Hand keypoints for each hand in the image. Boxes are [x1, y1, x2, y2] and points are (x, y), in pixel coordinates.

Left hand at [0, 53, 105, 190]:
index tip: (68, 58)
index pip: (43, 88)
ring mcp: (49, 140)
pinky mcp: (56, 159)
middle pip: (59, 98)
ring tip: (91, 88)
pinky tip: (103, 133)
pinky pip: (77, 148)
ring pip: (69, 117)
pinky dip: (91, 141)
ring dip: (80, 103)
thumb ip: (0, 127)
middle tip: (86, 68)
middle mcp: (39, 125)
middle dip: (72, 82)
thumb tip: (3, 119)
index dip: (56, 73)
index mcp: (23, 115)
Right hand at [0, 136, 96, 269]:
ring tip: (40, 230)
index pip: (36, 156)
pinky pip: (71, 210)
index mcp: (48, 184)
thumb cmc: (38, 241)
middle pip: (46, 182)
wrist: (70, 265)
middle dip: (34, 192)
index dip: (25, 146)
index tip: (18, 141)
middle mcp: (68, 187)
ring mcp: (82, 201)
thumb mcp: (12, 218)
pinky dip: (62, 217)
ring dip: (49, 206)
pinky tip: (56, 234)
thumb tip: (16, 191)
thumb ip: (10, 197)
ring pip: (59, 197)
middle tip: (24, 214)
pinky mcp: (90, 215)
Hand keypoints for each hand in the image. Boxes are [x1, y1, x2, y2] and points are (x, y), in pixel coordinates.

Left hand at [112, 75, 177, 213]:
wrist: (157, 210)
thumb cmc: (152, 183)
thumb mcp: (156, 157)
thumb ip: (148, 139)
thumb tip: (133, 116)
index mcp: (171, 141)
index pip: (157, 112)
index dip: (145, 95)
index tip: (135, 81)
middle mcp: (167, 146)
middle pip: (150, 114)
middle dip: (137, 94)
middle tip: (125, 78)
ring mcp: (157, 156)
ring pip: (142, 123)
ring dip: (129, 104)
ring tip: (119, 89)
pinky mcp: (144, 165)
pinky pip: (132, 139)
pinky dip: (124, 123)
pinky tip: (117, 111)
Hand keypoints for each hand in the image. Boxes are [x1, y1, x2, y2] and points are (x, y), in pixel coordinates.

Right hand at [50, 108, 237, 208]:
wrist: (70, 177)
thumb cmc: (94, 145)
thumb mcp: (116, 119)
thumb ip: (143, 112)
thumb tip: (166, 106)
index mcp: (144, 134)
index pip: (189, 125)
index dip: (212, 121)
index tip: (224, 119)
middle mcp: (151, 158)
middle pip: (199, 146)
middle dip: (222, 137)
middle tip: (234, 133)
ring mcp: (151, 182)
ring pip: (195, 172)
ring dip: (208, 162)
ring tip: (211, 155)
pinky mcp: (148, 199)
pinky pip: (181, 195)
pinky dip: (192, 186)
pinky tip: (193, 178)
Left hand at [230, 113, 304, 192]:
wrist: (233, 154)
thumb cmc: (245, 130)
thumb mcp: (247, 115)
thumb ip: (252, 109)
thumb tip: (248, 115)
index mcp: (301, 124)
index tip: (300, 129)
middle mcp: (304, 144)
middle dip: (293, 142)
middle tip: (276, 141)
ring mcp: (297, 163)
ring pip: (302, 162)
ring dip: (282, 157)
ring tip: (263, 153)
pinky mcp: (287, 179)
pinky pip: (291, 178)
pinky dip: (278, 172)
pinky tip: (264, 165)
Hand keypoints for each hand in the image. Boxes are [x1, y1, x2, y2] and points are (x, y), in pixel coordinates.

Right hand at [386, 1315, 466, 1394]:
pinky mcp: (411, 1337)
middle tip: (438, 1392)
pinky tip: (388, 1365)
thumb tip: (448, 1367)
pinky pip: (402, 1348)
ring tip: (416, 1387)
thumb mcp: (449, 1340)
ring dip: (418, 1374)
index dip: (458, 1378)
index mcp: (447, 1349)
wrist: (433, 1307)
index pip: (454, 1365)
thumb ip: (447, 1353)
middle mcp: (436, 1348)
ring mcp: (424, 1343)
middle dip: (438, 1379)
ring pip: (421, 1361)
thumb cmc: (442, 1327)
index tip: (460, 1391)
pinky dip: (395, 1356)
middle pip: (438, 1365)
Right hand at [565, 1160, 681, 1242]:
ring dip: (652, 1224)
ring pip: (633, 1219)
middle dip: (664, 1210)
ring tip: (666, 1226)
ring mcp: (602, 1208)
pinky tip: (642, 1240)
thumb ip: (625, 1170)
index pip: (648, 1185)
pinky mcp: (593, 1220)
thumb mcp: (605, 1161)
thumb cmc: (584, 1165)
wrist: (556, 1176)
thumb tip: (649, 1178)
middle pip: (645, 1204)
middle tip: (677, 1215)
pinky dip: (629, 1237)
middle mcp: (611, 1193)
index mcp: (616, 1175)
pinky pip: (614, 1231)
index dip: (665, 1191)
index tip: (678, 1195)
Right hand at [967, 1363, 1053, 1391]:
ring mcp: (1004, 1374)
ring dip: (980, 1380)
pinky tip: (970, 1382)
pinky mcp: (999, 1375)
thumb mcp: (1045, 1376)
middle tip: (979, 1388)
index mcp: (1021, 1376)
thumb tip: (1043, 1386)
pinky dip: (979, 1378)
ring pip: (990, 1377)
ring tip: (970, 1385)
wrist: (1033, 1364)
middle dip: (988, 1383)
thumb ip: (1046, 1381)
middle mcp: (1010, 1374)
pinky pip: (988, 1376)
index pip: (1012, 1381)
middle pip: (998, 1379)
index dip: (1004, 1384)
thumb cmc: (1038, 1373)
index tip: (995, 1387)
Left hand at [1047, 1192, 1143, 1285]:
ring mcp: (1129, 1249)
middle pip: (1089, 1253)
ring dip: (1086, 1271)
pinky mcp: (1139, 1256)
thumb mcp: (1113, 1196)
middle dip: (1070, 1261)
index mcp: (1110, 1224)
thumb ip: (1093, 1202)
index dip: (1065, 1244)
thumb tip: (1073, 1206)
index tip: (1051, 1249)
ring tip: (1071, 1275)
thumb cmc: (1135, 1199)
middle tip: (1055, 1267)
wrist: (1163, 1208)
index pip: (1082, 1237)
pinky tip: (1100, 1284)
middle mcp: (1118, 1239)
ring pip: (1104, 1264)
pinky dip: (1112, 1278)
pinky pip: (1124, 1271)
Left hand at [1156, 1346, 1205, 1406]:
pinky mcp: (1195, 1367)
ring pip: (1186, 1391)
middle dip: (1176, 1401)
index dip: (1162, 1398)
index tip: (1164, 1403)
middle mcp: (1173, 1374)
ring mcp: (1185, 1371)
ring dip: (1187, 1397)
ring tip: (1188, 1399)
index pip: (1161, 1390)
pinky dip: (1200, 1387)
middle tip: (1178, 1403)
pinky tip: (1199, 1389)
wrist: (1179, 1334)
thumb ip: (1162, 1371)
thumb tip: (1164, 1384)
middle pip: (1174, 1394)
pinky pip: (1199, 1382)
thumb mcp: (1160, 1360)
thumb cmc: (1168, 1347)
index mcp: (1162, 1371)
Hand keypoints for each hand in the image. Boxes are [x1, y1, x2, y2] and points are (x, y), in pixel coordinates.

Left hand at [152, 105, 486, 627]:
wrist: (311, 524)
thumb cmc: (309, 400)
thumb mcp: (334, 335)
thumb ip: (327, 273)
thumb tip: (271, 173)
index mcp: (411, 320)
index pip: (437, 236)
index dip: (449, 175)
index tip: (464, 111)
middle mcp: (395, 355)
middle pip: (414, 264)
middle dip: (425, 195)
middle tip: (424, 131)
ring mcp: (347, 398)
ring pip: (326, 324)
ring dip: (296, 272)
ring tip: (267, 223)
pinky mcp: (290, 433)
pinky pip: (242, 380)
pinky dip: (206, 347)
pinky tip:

#### Exercise goal:
Among the lines above, repeat exactly those from the line with "index mcp: (144, 134)" to the line with "thumb mcp: (605, 1161)", counting both ends.

#### Expected answer:
index mcp: (144, 134)
index pip: (189, 125)
index dip: (212, 121)
index tip: (224, 119)
middle mcp: (151, 158)
middle pip: (199, 146)
middle dip: (222, 137)
middle tip: (234, 133)
ring mcp: (151, 182)
ring pip: (195, 172)
ring dip: (208, 162)
ring tip: (211, 155)
pinky mcp: (148, 199)
pinky pip: (181, 195)
pinky dip: (192, 186)
pinky tip: (193, 178)
Left hand at [230, 113, 304, 192]:
wrist: (233, 154)
thumb cmc: (245, 130)
thumb mcp: (247, 115)
thumb ip: (252, 109)
thumb tip: (248, 115)
index mcp: (301, 124)
index tip: (300, 129)
middle mcp: (304, 144)
middle dip: (293, 142)
middle tip: (276, 141)
ring mcp: (297, 163)
ring pip: (302, 162)
ring dip: (282, 157)
ring tip: (263, 153)
pinky mcp: (287, 179)
pinky pip: (291, 178)
pinky dip: (278, 172)
pinky tip: (264, 165)
Hand keypoints for each hand in the image. Boxes are [x1, y1, x2, y2] and points are (x, y), in pixel coordinates.

Right hand at [386, 1315, 466, 1394]:
pinky mcp: (411, 1337)
middle tip: (438, 1392)
pinky tip: (388, 1365)
thumb tip: (448, 1367)
pinky pip: (402, 1348)
ring tip: (416, 1387)
thumb mcp: (449, 1340)
ring dip: (418, 1374)
index dip: (458, 1378)
index mcp: (447, 1349)
wrist: (433, 1307)
index pip: (454, 1365)
thumb ip: (447, 1353)
middle mcp: (436, 1348)
ring mcp: (424, 1343)
middle dip: (438, 1379)
ring pip: (421, 1361)
thumb cmc: (442, 1327)
index tip: (460, 1391)
pinky dip: (395, 1356)
middle pip: (438, 1365)
Right hand at [565, 1160, 681, 1242]:
ring dip: (652, 1224)
ring pip: (633, 1219)
middle dip: (664, 1210)
ring tip: (666, 1226)
ring mcp: (602, 1208)
pinky tip: (642, 1240)
thumb ip: (625, 1170)
index pip: (648, 1185)
pinky mcp: (593, 1220)
thumb mcp: (605, 1161)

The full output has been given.